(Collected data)
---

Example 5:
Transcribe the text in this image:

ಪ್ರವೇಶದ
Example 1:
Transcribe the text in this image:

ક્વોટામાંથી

TASK REQUIREMENTS
Please transcribe all of the records, keeping every line exactly as it is.

ANSWER FOR THE TASK
---

Example 5:
Transcribe the text in this image:

ಪ್ರವೇಶದ
Example 1:
Transcribe the text in this image:

ક્વોટામાંથી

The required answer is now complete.